Between 1936 and 1940 Talmadge practiced law in Atlanta, continued to run his farms, and published the Statesman, a weekly newspaper that he founded in 1932. Talmadge was returned to the governor's chair in 1940. He wisely refrained from attacking Roosevelt, but embroiled himself in a feud with the University of Georgia while attempting to return a political favor. Unable to force reinstatement of a discharged faculty member, he attacked the dean as a champion of racial integration and pressured the board of regents into firing him, an action that led to the university's loss of accreditation. The episode was largely responsible for Talmadge's defeat by Ellis G. Arnall when he ran for a four-year term in 1942. Having discovered that his states' rights, laissez-faire position attracted the support of large corporations, Talmadge accepted their campaign contributions, thus opening himself to the charge that he had betrayed the farmers for political advancement. He was nonetheless again elected governor in 1946; but before assuming office he died in Atlanta, of cirrhosis of the liver and hemolytic jaundice, at the age of sixty-two. He was buried in Oak Grove Cemetery in McRae.
Achievements
He served two terms as the 67th Governor of Georgia from 1933 to 1937, and a third term from 1941 to 1943.
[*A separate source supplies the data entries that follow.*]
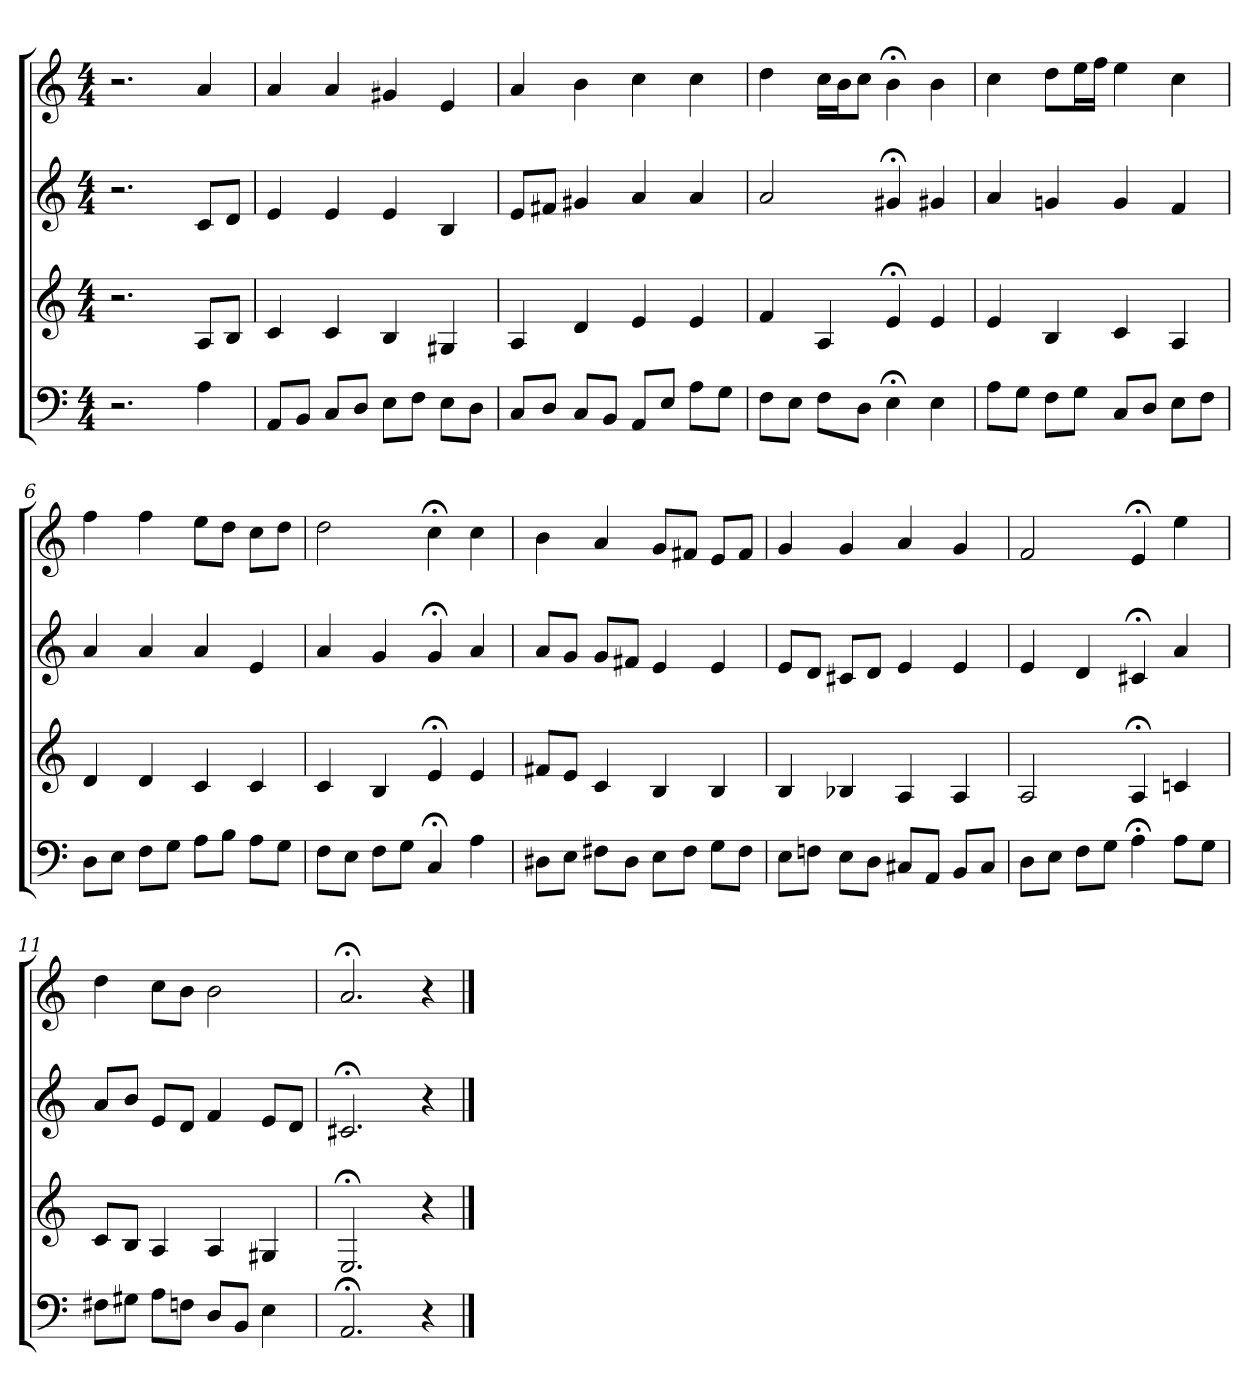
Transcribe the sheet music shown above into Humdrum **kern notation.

**kern	**kern	**kern	**kern
*part4	*part3	*part2	*part1
*staff4	*staff3	*staff2	*staff1
*clefF4	*clefG2	*clefG2	*clefG2
*M4/4	*M4/4	*M4/4	*M4/4
=1	=1	=1	=1
2.r	2.r	2.r	2.r
4A	8A/L	8c/L	4a
.	8B/J	8d/J	.
=2	=2	=2	=2
8AA/L	4c	4e	4a
8BB/J	.	.	.
8C/L	4c	4e	4a
8D/J	.	.	.
8E\L	4B	4e	4g#X
8F\J	.	.	.
8E\L	4G#X	4B	4e
8D\J	.	.	.
=3	=3	=3	=3
8C/L	4A	8e/L	4a
8D/J	.	8f#X/J	.
8C/L	4d	4g#X	4b
8BB/J	.	.	.
8AA/L	4e	4a	4cc
8E/J	.	.	.
8A\L	4e	4a	4cc
8G\J	.	.	.
=4	=4	=4	=4
8F\L	4f	2a	4dd
8E\J	.	.	.
8F\L	4A	.	16cc\LL
.	.	.	16b\J
8D\J	.	.	8cc\J
4E;<	4e;<	4g#X;<	4b;<
4E	4e	4g#X	4b
=5	=5	=5	=5
8A\L	4e	4a	4cc
8G\J	.	.	.
8F\L	4B	4gn	8dd\L
8G\J	.	.	16ee\L
.	.	.	16ff\JJ
8C/L	4c	4g	4ee
8D/J	.	.	.
8E\L	4A	4f	4cc
8F\J	.	.	.
=6	=6	=6	=6
8D\L	4d	4a	4ff
8E\J	.	.	.
8F\L	4d	4a	4ff
8G\J	.	.	.
8A\L	4c	4a	8ee\L
8B\J	.	.	8dd\J
8A\L	4c	4e	8cc\L
8G\J	.	.	8dd\J
=7	=7	=7	=7
8F\L	4c	4a	2dd
8E\J	.	.	.
8F\L	4B	4g	.
8G\J	.	.	.
4C;<	4e;<	4g;<	4cc;<
4A	4e	4a	4cc
=8	=8	=8	=8
8D#X\L	8f#X/L	8a/L	4b
8E\J	8e/J	8g/J	.
8F#X\L	4c	8g/L	4a
8D#\J	.	8f#X/J	.
8E\L	4B	4e	8g/L
8F#\J	.	.	8f#X/J
8G\L	4B	4e	8e/L
8F#\J	.	.	8f#/J
=9	=9	=9	=9
8E\L	4B	8e/L	4g
8Fn\J	.	8d/J	.
8E\L	4B-X	8c#X/L	4g
8D\J	.	8d/J	.
8C#X/L	4A	4e	4a
8AA/J	.	.	.
8BB/L	4A	4e	4g
8C#/J	.	.	.
=10	=10	=10	=10
8D\L	2A	4e	2f
8E\J	.	.	.
8F\L	.	4d	.
8G\J	.	.	.
4A;<	4A;<	4c#X;<	4e;<
8A\L	4cn	4a	4ee
8G\J	.	.	.
=11	=11	=11	=11
8F#X\L	8c/L	8a/L	4dd
8G#X\J	8B/J	8b/J	.
8A\L	4A	8e/L	8cc\L
8Fn\J	.	8d/J	8b\J
8D/L	4A	4f	2b
8BB/J	.	.	.
4E	4G#X	8e/L	.
.	.	8d/J	.
=12	=12	=12	=12
2.AA;<	2.E;<	2.c#X;<	2.a;<
4r	4r	4r	4r
==	==	==	==
*-	*-	*-	*-
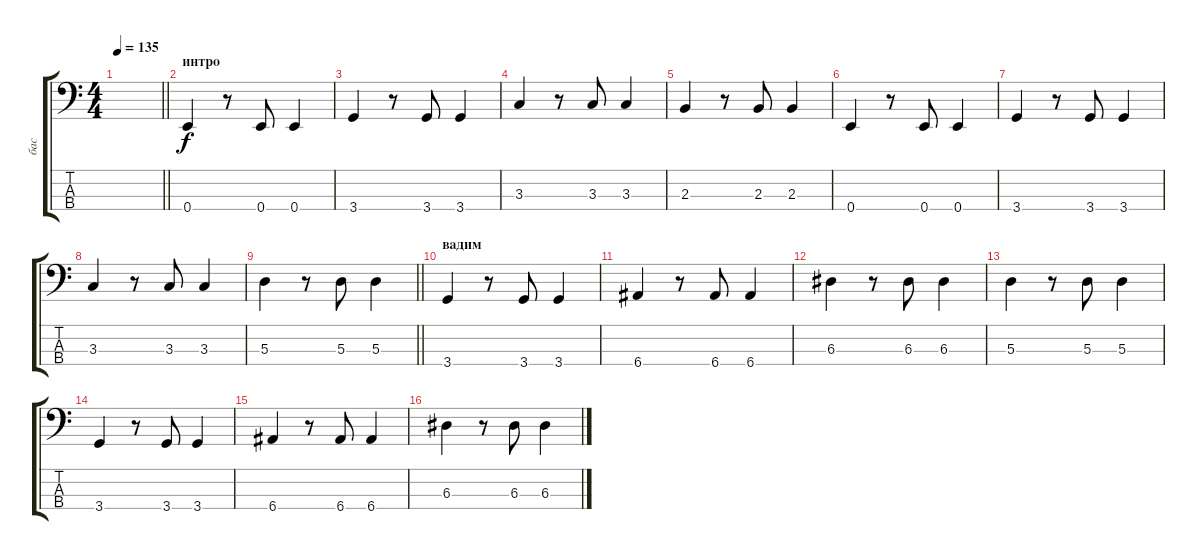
\track ("бас" "бас") {instrument electricbasspick}
\staff {score tabs}
\tuning (G2 D2 A1 E1) {hide}
\ts (4 4)
\tempo 135
\clef f4
\barLineRight lightlight
\ks c
|
\section ("" "интро")
0.4.4 r.8 0.4.8 0.4.4 |
3.4.4 r.8 3.4.8 3.4.4 |
3.3.4 r.8 3.3.8 3.3.4 |
2.3.4 r.8 2.3.8 2.3.4 |
0.4.4 r.8 0.4.8 0.4.4 |
3.4.4 r.8 3.4.8 3.4.4 |
3.3.4 r.8 3.3.8 3.3.4 |
\barLineRight lightlight
5.3.4 r.8 5.3.8 5.3.4 |
\section ("" "вадим")
3.4.4 r.8 3.4.8 3.4.4 |
6.4.4 r.8 6.4.8 6.4.4 |
6.3.4 r.8 6.3.8 6.3.4 |
5.3.4 r.8 5.3.8 5.3.4 |
3.4.4 r.8 3.4.8 3.4.4 |
6.4.4 r.8 6.4.8 6.4.4 |
6.3.4 r.8 6.3.8 6.3.4
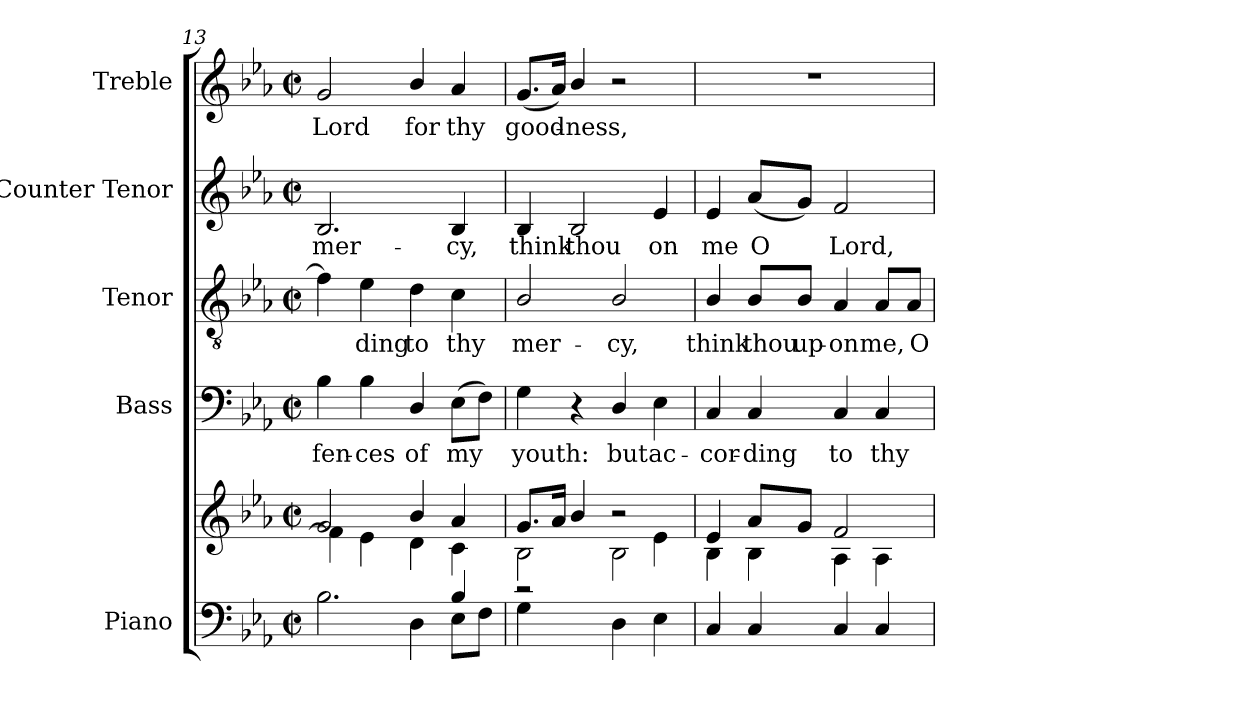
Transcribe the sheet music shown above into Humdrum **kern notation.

**kern	**kern	**kern	**text	**kern	**text	**kern	**text	**kern	**text
*part5	*part5	*part4	*part4	*part3	*part3	*part2	*part2	*part1	*part1
*staff6	*staff5	*staff4	*staff4	*staff3	*staff3	*staff2	*staff2	*staff1	*staff1
*I"Piano	*	*I"Bass	*	*I"Tenor	*	*I"Counter Tenor	*	*I"Treble	*
*I'Pno.	*	*I'B.	*	*I'T.	*	*	*	*	*
!!LO:LB:g=z
*clefF4	*clefG2	*clefF4	*	*clefGv2	*	*clefG2	*	*clefG2	*
*	*	*	*	*ITrd7c12	*	*	*	*	*
*k[b-e-a-]	*k[b-e-a-]	*k[b-e-a-]	*	*k[b-e-a-]	*	*k[b-e-a-]	*	*k[b-e-a-]	*
*E-:	*E-:	*E-:	*	*E-:	*	*E-:	*	*E-:	*
*M2/2	*M2/2	*M2/2	*	*M2/2	*	*M2/2	*	*M2/2	*
*met(c|)	*met(c|)	*met(c|)	*	*met(c|)	*	*met(c|)	*	*met(c|)	*
=13	=13	=13	=13	=13	=13	=13	=13	=13	=13
*^	*^	*	*	*	*	*	*	*	*
!	!	!	!	!	!LO:LY:b:color=#000000	!	!	!	!	!	!
!	!	!	!	!	!	!	!	!	!LO:LY:b:color=#000000	!	!
!	!	!	!	!	!	!	!	!	!	!	!LO:LY:b:color=#000000
2.B-i\	2ryy	2gi/	4fi\]	4B-i\	-fen-	4Fi\]	.	2.B-i/	mer-	2gi/	Lord
!	!	!	!	!	!LO:LY:b:color=#000000	!	!	!	!	!	!
!	!	!	!	!	!	!	!LO:LY:b:color=#000000	!	!	!	!
.	.	.	4e-i\	4B-i\	-ces	4E-i\	-ding	.	.	.	.
!	!	!	!	!	!LO:LY:b:color=#000000	!	!	!	!	!	!
!	!	!	!	!	!	!	!LO:LY:b:color=#000000	!	!	!	!
!	!	!	!	!	!	!	!	!	!	!	!LO:LY:b:color=#000000
.	4Di\	4b-i/	4di\	4Di/	of	4Di\	to	.	.	4b-i/	for
!	!	!	!	!	!LO:LY:b:color=#000000	!	!	!	!	!	!
!	!	!	!	!	!	!	!LO:LY:b:color=#000000	!	!	!	!
!	!	!	!	!	!	!	!	!	!LO:LY:b:color=#000000	!	!
!	!	!	!	!	!	!	!	!	!	!	!LO:LY:b:color=#000000
4B-i/	8E-i\L	4a-i/	4ci\	(8E-i\L	my	4Ci\	thy	4B-i/	-cy,	4a-i/	thy
.	8Fi\J	.	.	8Fi\J)	.	.	.	.	.	.	.
=14	=14	=14	=14	=14	=14	=14	=14	=14	=14	=14	=14
*	*	*	*^	*	*	*	*	*	*	*	*
!	!	!	!	!	!	!LO:LY:b:color=#000000	!	!	!	!	!	!
!	!	!	!	!	!	!	!	!LO:LY:b:color=#000000	!	!	!	!
!	!	!	!	!	!	!	!	!	!	!LO:LY:b:color=#000000	!	!
!	!	!	!	!	!	!	!	!	!	!	!	!LO:LY:b:color=#000000
2r	4Gi\	8.gi/L	2B-i\	2.ryy	4Gi\	youth:	2BB-i/	mer-	4B-i/	think	(8.gi/L	good-
.	.	16a-i/Jk	.	.	.	.	.	.	.	.	16a-i/Jk)	.
!	!	!	!	!	!	!	!	!	!	!LO:LY:b:color=#000000	!	!
!	!	!	!	!	!	!	!	!	!	!	!	!LO:LY:b:color=#000000
.	4ryy	4b-i/	.	.	4r	.	.	.	2B-i/	thou	4b-i/	-ness,
!	!	!	!	!	!	!LO:LY:b:color=#000000	!	!	!	!	!	!
!	!	!	!	!	!	!	!	!LO:LY:b:color=#000000	!	!	!	!
4ryy	4Di\	2r	2B-i\	.	4Di/	but	2BB-i/	-cy,	.	.	2r	.
!	!	!	!	!	!	!LO:LY:b:color=#000000	!	!	!	!	!	!
!	!	!	!	!	!	!	!	!	!	!LO:LY:b:color=#000000	!	!
4ryy	4E-i\	.	.	4e-i\	4E-i\	ac-	.	.	4e-i/	on	.	.
*v	*v	*	*	*	*	*	*	*	*	*	*	*
*	*	*v	*v	*	*	*	*	*	*	*	*
=15	=15	=15	=15	=15	=15	=15	=15	=15	=15	=15
*^	*	*^	*	*	*	*	*	*	*	*
!	!	!	!	!	!	!LO:LY:b:color=#000000	!	!	!	!	!	!
*v	*v	*	*	*	*	*	*	*	*	*	*	*
*	*	*v	*v	*	*	*	*	*	*	*	*
*^	*	*^	*	*	*	*	*	*	*	*
!	!	!	!	!	!	!	!	!LO:LY:b:color=#000000	!	!	!	!
*v	*v	*	*	*	*	*	*	*	*	*	*	*
*	*	*v	*v	*	*	*	*	*	*	*	*
*^	*	*^	*	*	*	*	*	*	*	*
!	!	!	!	!	!	!	!	!	!	!LO:LY:b:color=#000000	!	!
*v	*v	*	*	*	*	*	*	*	*	*	*	*
*	*	*v	*v	*	*	*	*	*	*	*	*
4Ci/	4e-i/	4B-i\	4Ci/	-cor-	4BB-i/	think	4e-i/	me	1r	.
!	!	!	!	!LO:LY:b:color=#000000	!	!	!	!	!	!
!	!	!	!	!	!	!LO:LY:b:color=#000000	!	!	!	!
!	!	!	!	!	!	!	!	!LO:LY:b:color=#000000	!	!
4Ci/	8a-i/L	4B-i\	4Ci/	-ding	8BB-i/L	thou	(8a-i/L	O	.	.
!	!	!	!	!	!	!LO:LY:b:color=#000000	!	!	!	!
.	8gi/J	.	.	.	8BB-i/J	up-	8gi/J)	.	.	.
!	!	!	!	!LO:LY:b:color=#000000	!	!	!	!	!	!
!	!	!	!	!	!	!LO:LY:b:color=#000000	!	!	!	!
!	!	!	!	!	!	!	!	!LO:LY:b:color=#000000	!	!
4Ci/	2fi/	4A-i\	4Ci/	to	4AA-i/	-on	2fi/	Lord,	.	.
!	!	!	!	!LO:LY:b:color=#000000	!	!	!	!	!	!
!	!	!	!	!	!	!LO:LY:b:color=#000000	!	!	!	!
4Ci/	.	4A-i\	4Ci/	thy	8AA-i/L	me,	.	.	.	.
!	!	!	!	!	!	!LO:LY:b:color=#000000	!	!	!	!
.	.	.	.	.	8AA-i/J	O	.	.	.	.
*	*v	*v	*	*	*	*	*	*	*	*
=	=	=	=	=	=	=	=	=	=
*-	*-	*-	*-	*-	*-	*-	*-	*-	*-
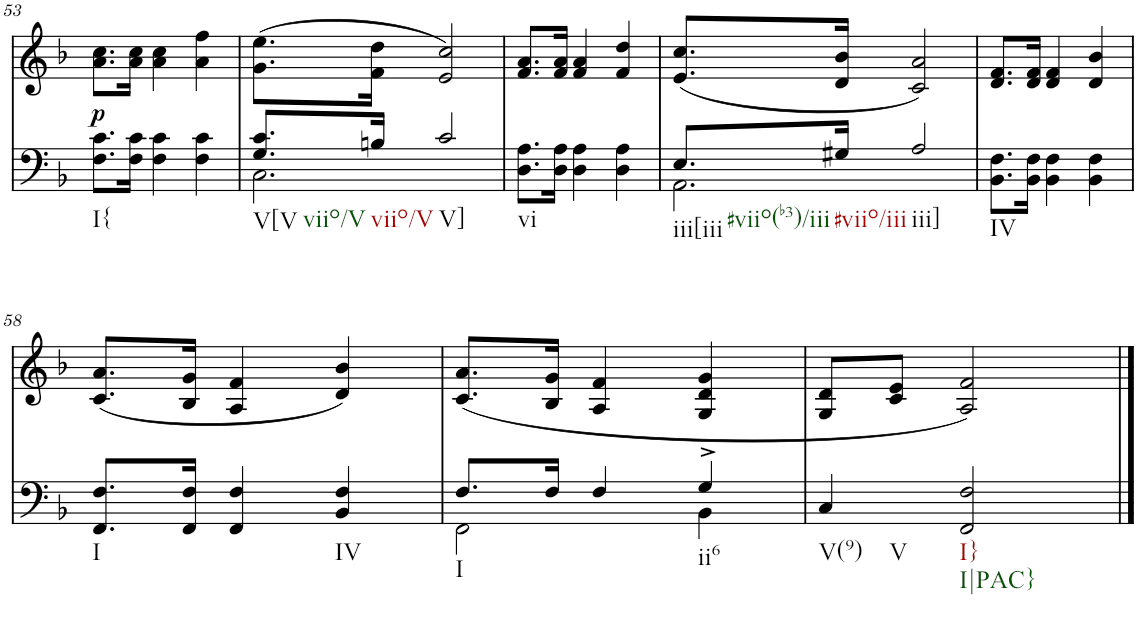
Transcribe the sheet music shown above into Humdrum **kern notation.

**kern	**kern	**dynam
*part2	*part1	*part1
*staff2	*staff1	*staff1
*I"Piano	*I"Piano	*
*I'Pno	*I'Pno	*
!!LO:PB:g=z
*clefF4	*clefG2	*
*k[b-]	*k[b-]	*
*M3/4	*M3/4	*
=53	=53	=53
!LO:TX:b:t=I{	!	!
!	!	!LO:DY:b
8.F\ 8.c\L	8.a\ 8.cc\L	p
16F\ 16c\Jk	16a\ 16cc\Jk	.
4F\ 4c\	4a\ 4cc\	.
4F\ 4c\	4a\ 4ff\	.
=54	=54	=54
*^	*	*
!LO:TX:b:t=V[V	!	!	!
!LO:TX:b:t=viio/V	!	!	!
8.G/ 8.c/L	2.C\	(8.g\ 8.ee\L	.
!LO:TX:b:t=viio/V	!	!	!
16Bn/Jk	.	16f\ 16dd\Jk	.
!LO:TX:b:t=V]	!	!	!
2c/	.	2e/ 2cc/)	.
*v	*v	*	*
=55	=55	=55
!LO:TX:b:t=vi	!	!
8.D\ 8.A\L	8.f/ 8.a/L	.
16D\ 16A\Jk	16f/ 16a/Jk	.
4D\ 4A\	4f/ 4a/	.
4D\ 4A\	4f/ 4dd/	.
=56	=56	=56
*^	*	*
!LO:TX:b:t=iii[iii	!	!	!
!LO:TX:b:t=#viio(b3)/iii	!	!	!
8.E/L	2.AA\	(8.e/ 8.cc/L	.
!LO:TX:b:t=#viio/iii	!	!	!
16G#X/Jk	.	16d/ 16b-/Jk	.
!LO:TX:b:t=iii]	!	!	!
2A/	.	2c/ 2a/)	.
*v	*v	*	*
=57	=57	=57
!LO:TX:b:t=IV	!	!
8.BB-\ 8.F\L	8.d/ 8.f/L	.
16BB-\ 16F\Jk	16d/ 16f/Jk	.
4BB-\ 4F\	4d/ 4f/	.
4BB-\ 4F\	4d/ 4b-/	.
!!LO:LB:g=z
=58	=58	=58
!LO:TX:b:t=I	!	!
8.FF/ 8.F/L	(8.c/ 8.a/L	.
16FF/ 16F/Jk	16B-/ 16g/Jk	.
4FF/ 4F/	4A/ 4f/	.
!LO:TX:b:t=IV	!	!
4BB-/ 4F/	4d/ 4b-/)	.
=59	=59	=59
*^	*	*
!LO:TX:b:t=I	!	!	!
8.F/L	2FF\	(8.c/ 8.a/L	.
16F/Jk	.	16B-/ 16g/Jk	.
4F/	.	4A/ 4f/	.
!LO:TX:b:t=ii6	!	!	!
4G^/	4BB-\	4G/ 4d/ 4g/	.
=60	=60	=60	=60
!LO:TX:b:t=V(9)	!	!	!
!LO:TX:b:t=V	!	!	!
*v	*v	*	*
4C/	8G/ 8d/L	.
.	8c/ 8e/J	.
!LO:TX:b:t=I}	!	!
!LO:TX:b:t=I|PAC}	!	!
2FF/ 2F/	2A/ 2f/)	.
==	==	==
*-	*-	*-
The Talmadge Memorial Bridge in Savannah, Georgia, is named after Eugene Talmadge and connects downtown Savannah, Georgia with the Carolina Low Country via the Savannah River. This bridge is currently being renamed due to the negative racial stigma associated with Eugene Talmadge.
Religion
A Baptist, he frequently obscured significant issues with biblical quotations.
Views
Quotations:
"You all got only three friends in this world: The Lord God Almighty, the Sears Roebuck catalog and Eugene Talmadge. And you can only vote for one of them. "
"I may … surprise you - but I shall not deceive you. "
"You have only three real friends: Jesus Christ, Sears Roebuck, and Gene Talmadge. "
Membership
While at University of Georgia, he was a member of the Phi Kappa Literary Society and Sigma Nu fraternity.
Personality
He was slight and wiry, with horn-rimmed glasses and a lock of dark hair that fell across his forehead.
Connections
On September 12, 1909, he married Mrs. Mattie (Thurmond) Peterson, a well-to-do widow who in addition to rearing a young son was the local railroad depot agent and telegraph operator, as well as a landowner in Telfair County near the town of McRae. Of this marriage three children were born: Vera, Herman Eugene, and Margaret.